▸ LEESTEKST
++++++++++
Mevrouw Yücel (PvdA):

Voorzitter. De laatste maanden hebben wij in de Kamer vaak gesproken over discriminatie. Wie op basis van huidskleur, afkomst of seksuele voorkeur of geslacht discrimineert, moet aangepakt worden. In Nederland behandelen we elkaar gelijk, waar je ook vandaan komt, mannen en vrouwen, homo's en hetero's. Mensen die in onze samenleving iets willen maken van hun leven, met een opleiding, met werk, mogen niet ontmoedigd worden door uitsluiting. Dat is onacceptabel.

De meest vergaande vorm van discriminatie is het plegen van geweld op grond van huidskleur of afkomst. Daarom schrok ik ook toen vorige week het bericht bekend werd over de mishandeling van een gesluierde vrouw in Eindhoven. Twee mannen trokken de nikab van een mevrouw af en sloegen haar. Kent de minister dit incident? Wat is zijn reactie hierop? Weet hij wat de motieven van dit geweld zijn? De Partij van de Arbeid maakt zich samen met het Samenwerkingsverband Marokkaanse Nederlanders zorgen over geweld, in het bijzonder tegen Marokkanen. Herkent de minister deze zorgen? Welke signalen heeft de minister dat deze vormen van geweld vaker voorkomen? Is er een toename zichtbaar in de cijfers? Ziet de minister ook een toename van geweld met discriminatoire motieven?
++++++++++
▸ INHOUD GEGEVENSSET
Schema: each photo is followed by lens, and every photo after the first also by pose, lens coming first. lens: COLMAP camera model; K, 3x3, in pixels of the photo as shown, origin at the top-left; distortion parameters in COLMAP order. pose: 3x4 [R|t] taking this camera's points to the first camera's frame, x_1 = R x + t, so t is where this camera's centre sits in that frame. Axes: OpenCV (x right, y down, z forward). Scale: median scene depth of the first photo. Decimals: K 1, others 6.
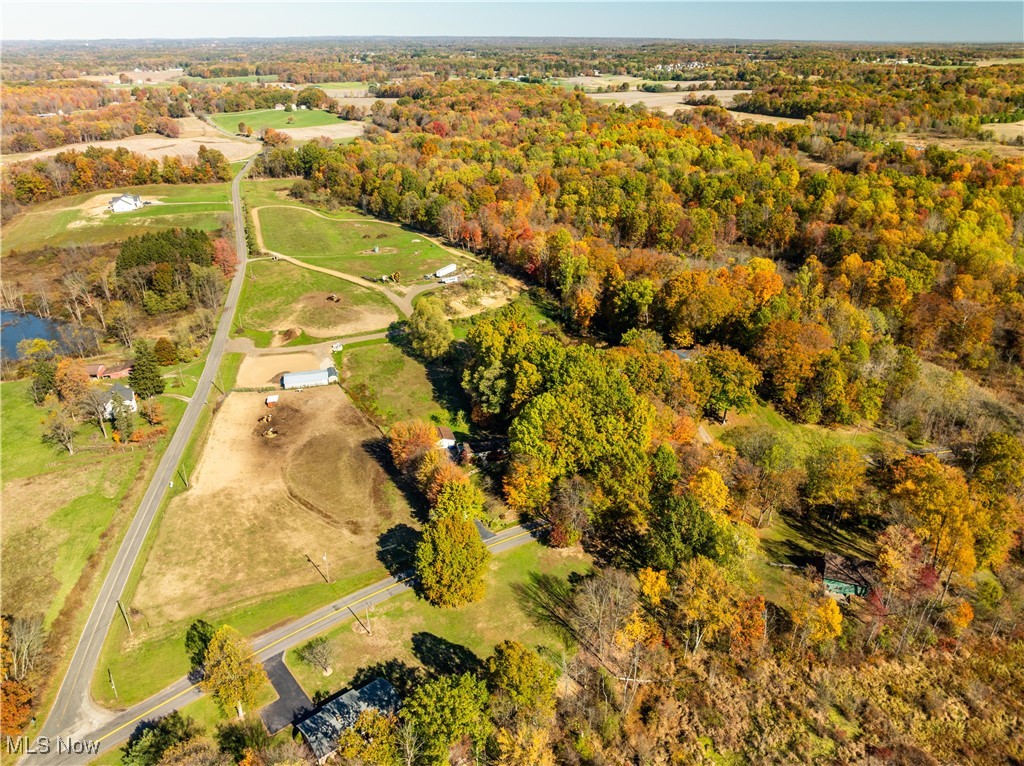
lens RADIAL K [[727.5, 0, 516.3], [0, 727.5, 379.2], [0, 0, 1]] dist [-0.041384, 0.009787]
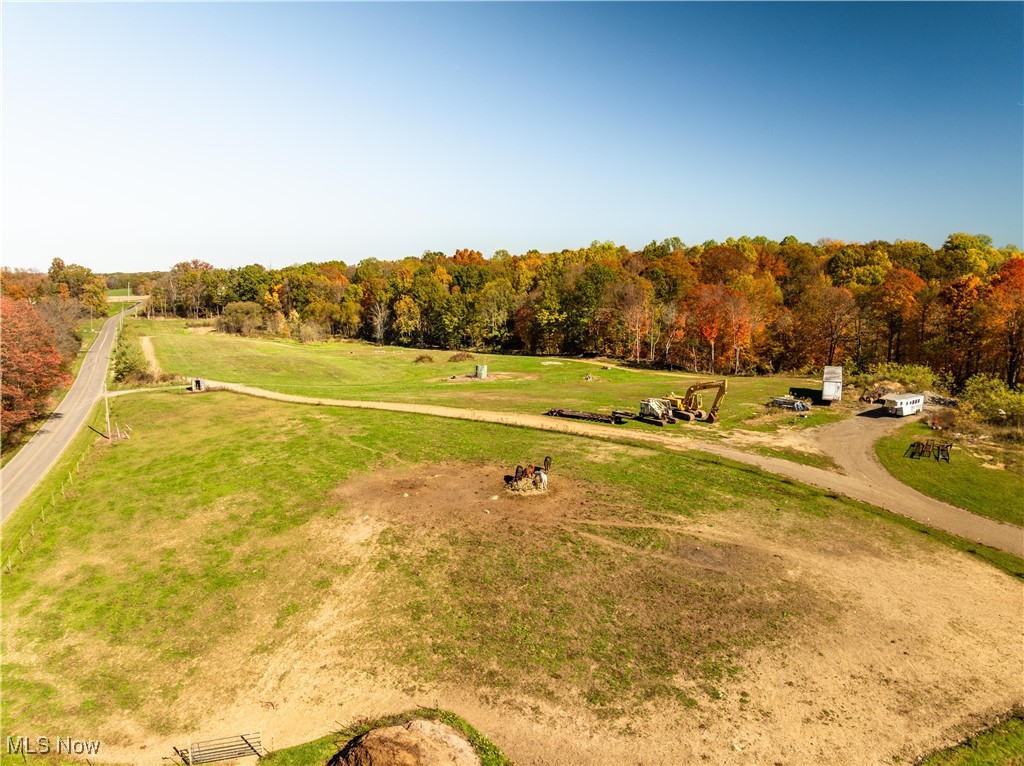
lens RADIAL K [[727.5, 0, 506.7], [0, 727.5, 379.9], [0, 0, 1]] dist [-0.041384, 0.009787]
pose [[0.992071, -0.023933, 0.123378, -0.284610], [0.059864, 0.953168, -0.296458, -0.082381], [-0.110505, 0.301494, 0.947043, 0.821943]]
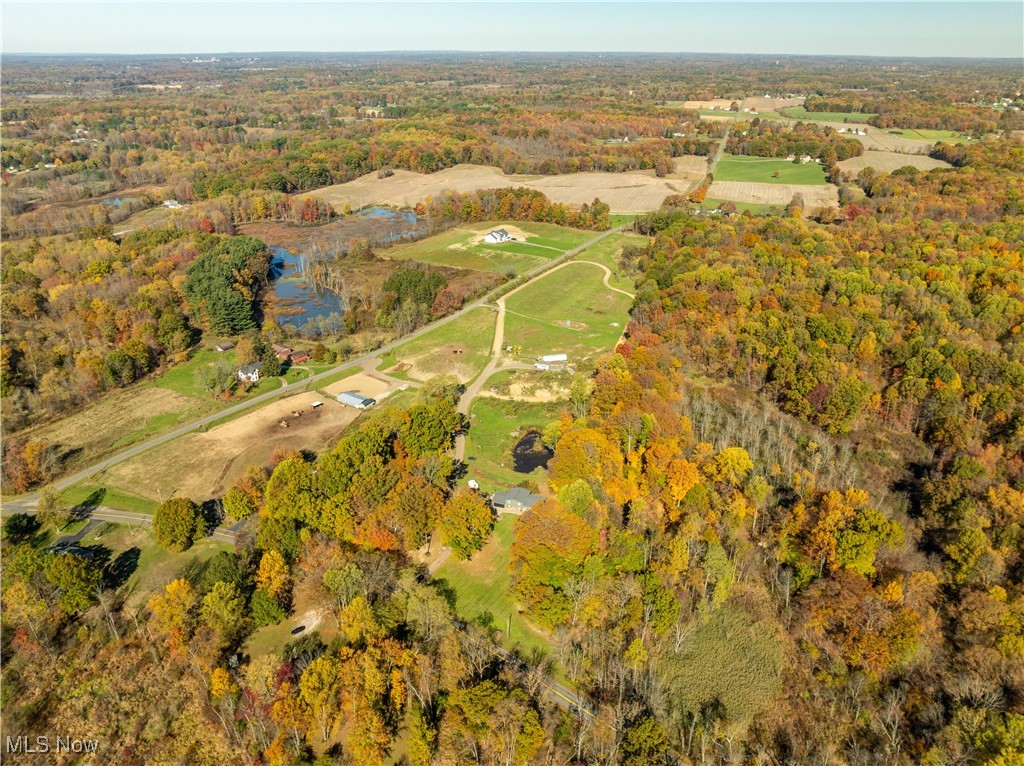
lens RADIAL K [[727.5, 0, 512.8], [0, 727.5, 381.5], [0, 0, 1]] dist [-0.041384, 0.009787]
pose [[0.650739, 0.323667, -0.686861, 0.724578], [-0.331917, 0.934847, 0.126062, -0.260928], [0.682912, 0.145948, 0.715772, 0.150802]]
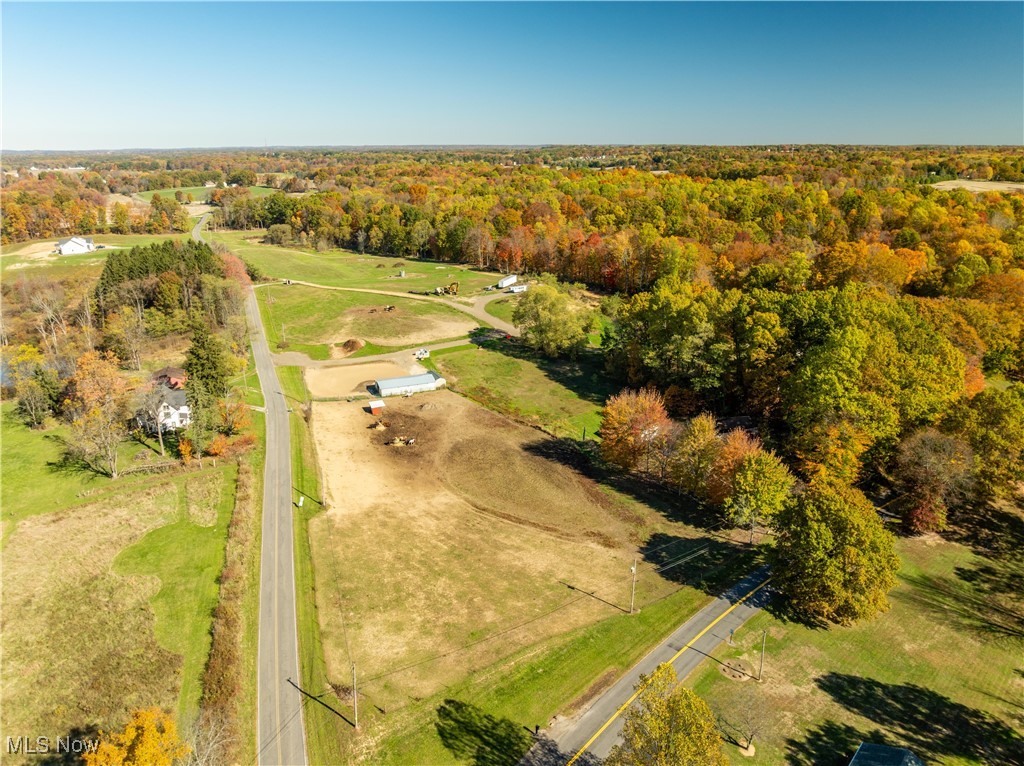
lens RADIAL K [[727.5, 0, 515.1], [0, 727.5, 384.5], [0, 0, 1]] dist [-0.041384, 0.009787]
pose [[0.990489, -0.052148, 0.127329, -0.222944], [0.068008, 0.990002, -0.123574, 0.082580], [-0.119612, 0.131058, 0.984133, 0.198493]]
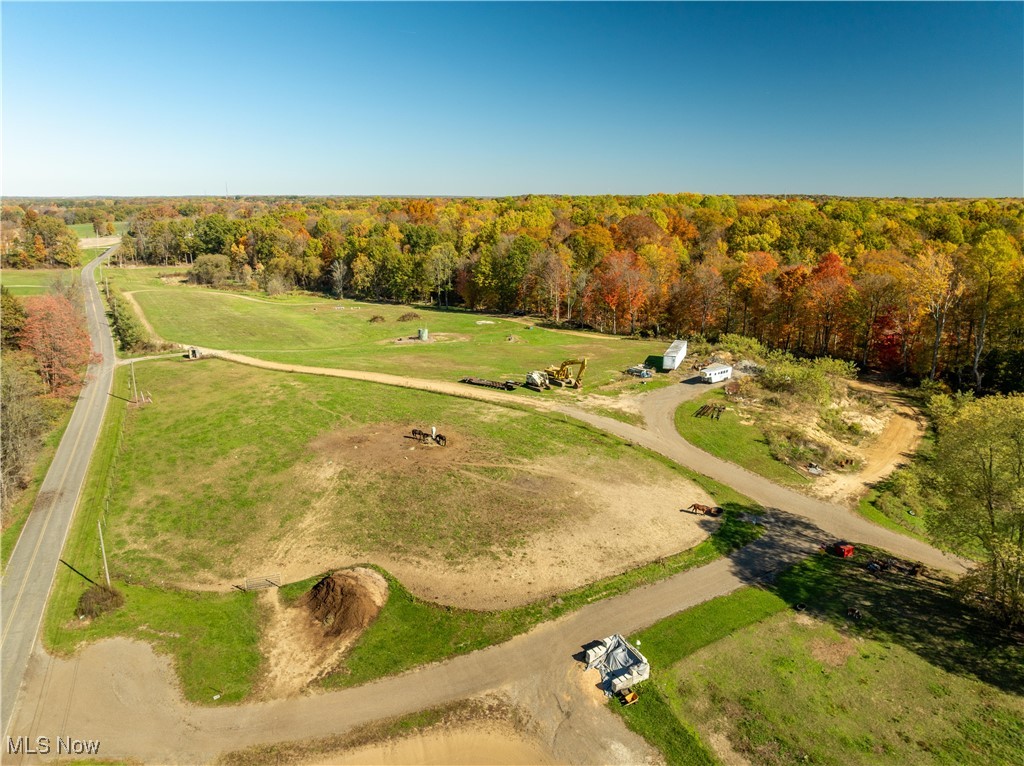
lens RADIAL K [[727.5, 0, 508.2], [0, 727.5, 383.2], [0, 0, 1]] dist [-0.041384, 0.009787]
pose [[0.984506, -0.045697, 0.169293, -0.275499], [0.077924, 0.978895, -0.188925, -0.076146], [-0.157087, 0.199189, 0.967289, 0.709978]]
++++++++++
▸ OPDRACHT
Met welke organisatie maakt de Partij van de Arbeid zich volgens de leestekst zorgen over geweld tegen Marokkanen?

▸ RESULTAAT
Met het Samenwerkingsverband Marokkaanse Nederlanders.